By the time Jesus had finished talking with Matadormus, Peter and a number of the apostles had gathered about him, and as the rich young man was departing, Jesus turned around to face the apostles and said: “You see how difficult it is for those who have riches to enter fully into the kingdom of God! Spiritual worship cannot be shared with material devotions; no man can serve two masters. You have a saying that it is ‘easier for a camel to go through the eye of a needle than for the heathen to inherit eternal life.’ And I declare that it is as easy for this camel to go through the needle’s eye as for these self-satisfied rich ones to enter the kingdom of heaven.”
When Peter and the apostles heard these words, they were astonished exceedingly, so much so that Peter said: “Who then, Lord, can be saved? Shall all who have riches be kept out of the kingdom?” And Jesus replied: “No, Peter, but all who put their trust in riches shall hardly enter into the spiritual life that leads to eternal progress. But even then, much which is impossible to man is not beyond the reach of the Father in heaven; rather should we recognize that with God all things are possible.”
As they went off by themselves, Jesus was grieved that Matadormus did not remain with them, for he greatly loved him. And when they had walked down by the lake, they sat there beside the water, and Peter, speaking for the twelve (who were all present by this time), said: “We are troubled by your words to the rich young man.
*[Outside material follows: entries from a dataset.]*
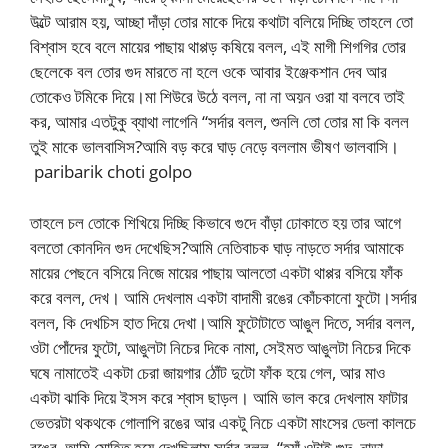
উল্টে আরাম হয়, আচ্ছা দাঁড়া তোর মাকে দিয়ে কথাটা বলিয়ে দিচ্ছি তাহলে তো
বিশ্বাস হবে বলে মায়ের পাছায় থাপ্পড় কষিয়ে বলল, এই মাগী শিগগির তোর
ছেলেকে বল তোর গুদ মারতে না হলে ওকে আবার ইঞ্জেকশান দেব আর
তোকেও টমিকে দিয়ে।মা শিউরে উঠে বলল, না না অয়ন ওরা যা বলবে তাই
কর, আমার এতটুকু ব্যাথা লাগেনি “সর্দার বলল, শুনলি তো তোর মা কি বলল
তুই মাকে ভালবাসিস?আমি বড় করে ঘাড় নেড়ে বললাম ভীষণ ভালবাসি।
paribarik choti golpo
তাহলে চল তোকে শিখিয়ে দিচ্ছি কিভাবে গুদে বাঁড়া ঢোকাতে হয় তার আগে
বলতো কোনদিন গুদ দেখেছিস?আমি নেতিবাচক ঘাড় নাড়তে সর্দার আমাকে
মায়ের পেছনে বসিয়ে নিজে মায়ের পাছায় আলতো একটা থাপ্পর বসিয়ে ফাঁক
করে বলল, দেখ। আমি দেখলাম একটা বাদামী রঙের কোঁচকানো ফুটো।সর্দার
বলল, কি দেখচিস হাত দিয়ে দেখা।আমি ফুটোটাতে আঙুল দিতে, সর্দার বলল,
ওটা পোঁদের ফুটো, আঙুলটা নিচের দিকে নামা, সেইমত আঙুলটা নিচের দিকে
ঘষে নামাতেই একটা চেরা জায়গার ঠোঁট দুটো ফাঁক হয়ে গেল, আর মাও
একটা ঝাকি দিয়ে ইসস করে শ্বাস ছাড়ল। আমি ভাল করে দেখলাম ফাটার
ভেতরটা থকথকে গোলাপি রঙের আর একটু নিচে একটা মাংসের ডেলা কালচে
রঙের, আমি মোহিত হয়ে দেখছিলাম সর্দার বলল, “হ্যাঁ ওটাই গুদ, নাড়া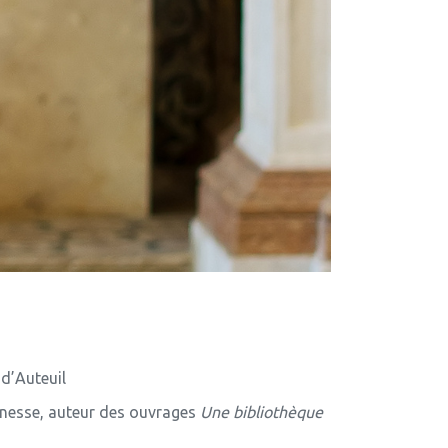
 d’Auteuil
eunesse, auteur des ouvrages
Une bibliothèque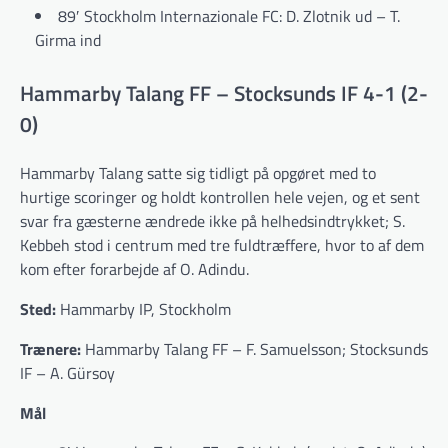
89′ Stockholm Internazionale FC: D. Zlotnik ud – T.
Girma ind
Hammarby Talang FF – Stocksunds IF 4-1 (2-
0)
Hammarby Talang satte sig tidligt på opgøret med to
hurtige scoringer og holdt kontrollen hele vejen, og et sent
svar fra gæsterne ændrede ikke på helhedsindtrykket; S.
Kebbeh stod i centrum med tre fuldtræffere, hvor to af dem
kom efter forarbejde af O. Adindu.
Sted:
Hammarby IP, Stockholm
Trænere:
Hammarby Talang FF – F. Samuelsson; Stocksunds
IF – A. Gürsoy
Mål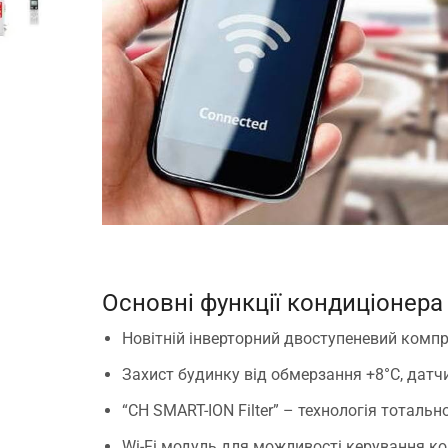
.
Основні функції кондиціонера
Новітній інверторний двоступеневий компре
Захист будинку від обмерзання +8°C, датч
“CH SMART-ION Filter” – технологія тоталь
Wi-Fi модуль для можливості керування ко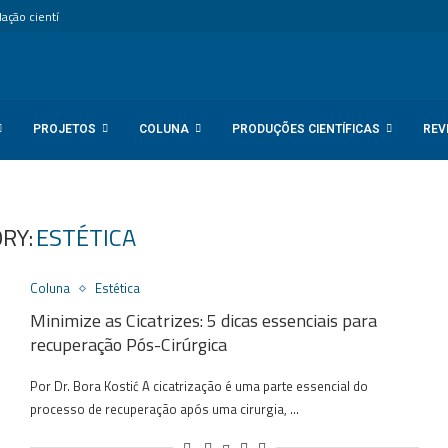
ção científica internacional...
PROJETOS
COLUNA
PRODUÇÕES CIENTÍFICAS
REV
RY:
ESTÉTICA
Coluna
Estética
Minimize as Cicatrizes: 5 dicas essenciais para
recuperação Pós-Cirúrgica
Por Dr. Bora Kostić A cicatrização é uma parte essencial do
processo de recuperação após uma cirurgia, …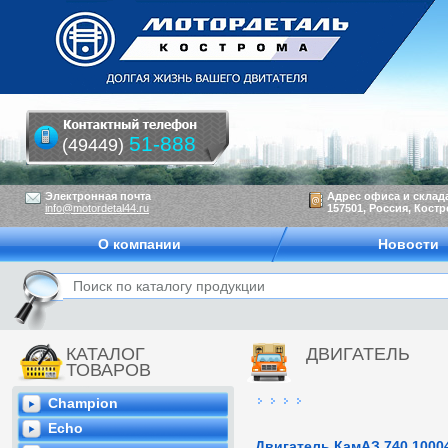
51-888
(49449)
Электронная почта
Адрес офиса и склад
info@motordetal44.ru
157501, Россия, Костр
О компании
Новости
КАТАЛОГ
ДВИГАТЕЛЬ
ТОВАРОВ
Champion
Echo
Двигатель КамАЗ 740.1000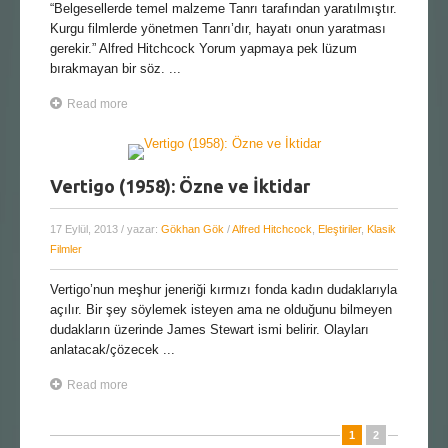
“Belgesellerde temel malzeme Tanrı tarafından yaratılmıştır.
Kurgu filmlerde yönetmen Tanrı’dır, hayatı onun yaratması
gerekir.” Alfred Hitchcock Yorum yapmaya pek lüzum
bırakmayan bir söz. ...
Read more
Vertigo (1958): Özne ve İktidar
17 Eylül, 2013
/ yazar:
Gökhan Gök
/
Alfred Hitchcock
,
Eleştiriler
,
Klasik
Filmler
Vertigo’nun meşhur jeneriği kırmızı fonda kadın dudaklarıyla
açılır. Bir şey söylemek isteyen ama ne olduğunu bilmeyen
dudakların üzerinde James Stewart ismi belirir. Olayları
anlatacak/çözecek ...
Read more
1
2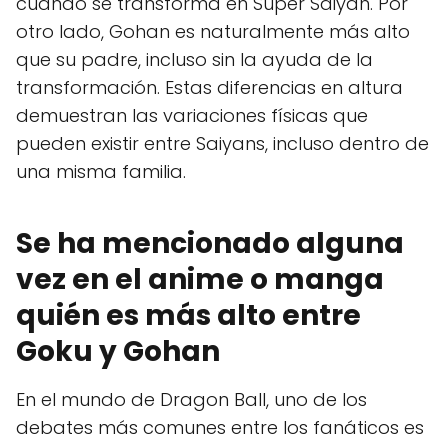
cuando se transforma en Super Saiyan. Por
otro lado, Gohan es naturalmente más alto
que su padre, incluso sin la ayuda de la
transformación. Estas diferencias en altura
demuestran las variaciones físicas que
pueden existir entre Saiyans, incluso dentro de
una misma familia.
Se ha mencionado alguna
vez en el anime o manga
quién es más alto entre
Goku y Gohan
En el mundo de Dragon Ball, uno de los
debates más comunes entre los fanáticos es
Shall we require those who would follow you to give up all their worldly goods?” And Jesus said: “No, Peter, only those who would become apostles, and who desire to live with me as you do and as one family. But the Father requires that the affections of his children be pure and undivided. Whatever thing or person comes between you and the love of the truths of the kingdom, must be surrendered. If one’s wealth does not invade the precincts of the soul, it is of no consequence in the spiritual life of those who would enter the kingdom.”
And then said Peter, “But, Master, we have left everything to follow you, what then shall we have?” And Jesus spoke to all of the twelve: “Verily, verily, I say to you, there is no man who has left wealth, home, wife, brethren, parents, or children for my sake and for the sake of the kingdom of heaven who shall not receive manifold more in this world, perhaps with some persecutions, and in the world to come eternal life. But many who are first shall be last, while the last shall often be first. The Father deals with his creatures in accordance with their needs and in obedience to his just laws of merciful and loving consideration for the welfare of a universe.
“The kingdom of heaven is like a householder who was a large employer of men, and who went out early in the morning to hire laborers to work in his vineyard. When he had agreed with the laborers to pay them a denarius a day, he sent them into the vineyard. Then he went out about nine o’clock, and seeing others standing in the market place idle, he said to them: ‘Go you also to work in my vineyard, and whatsoever is right I will pay you.’ And they went at once to work. Again he went out about twelve and about three and did likewise. And going to the market place about five in the afternoon, he found still others standing idle, and he inquired of them, ‘Why do you stand here idle all the day?’ And the men answered, ‘Because nobody has hired us.’ Then said the householder: ‘Go you also to work in my vineyard, and whatever is right I will pay you.’
“When evening came, this owner of the vineyard said to his steward: ‘Call the laborers and pay them their wages, beginning with the last hired and ending with the first.’ When those who were hired about five o’clock came, they received a denarius each, and so it was with each of the other laborers. When the men who were hired at the beginning of the day saw how the later comers were paid, they expected to receive more than the amount agreed upon. But like the others every man received only a denarius. And when each had received his pay, they complained to the householder, saying: ‘These men who were hired last worked only one hour, and yet you have paid them the same as us who have borne the burden of the day in the scorching sun.’
“Then answered the householder: ‘My friends, I do you no wrong. Did not each of you agree to work for a denarius a day? Take now that which is yours and go your way, for it is my desire to give to those who came last as much as I have given to you. Is it not lawful for me to do what I will with my own? or do you begrudge my generosity because I desire to be good and to show mercy?’”
--Presented by the Midwayer Commission, from the Urantia Papers.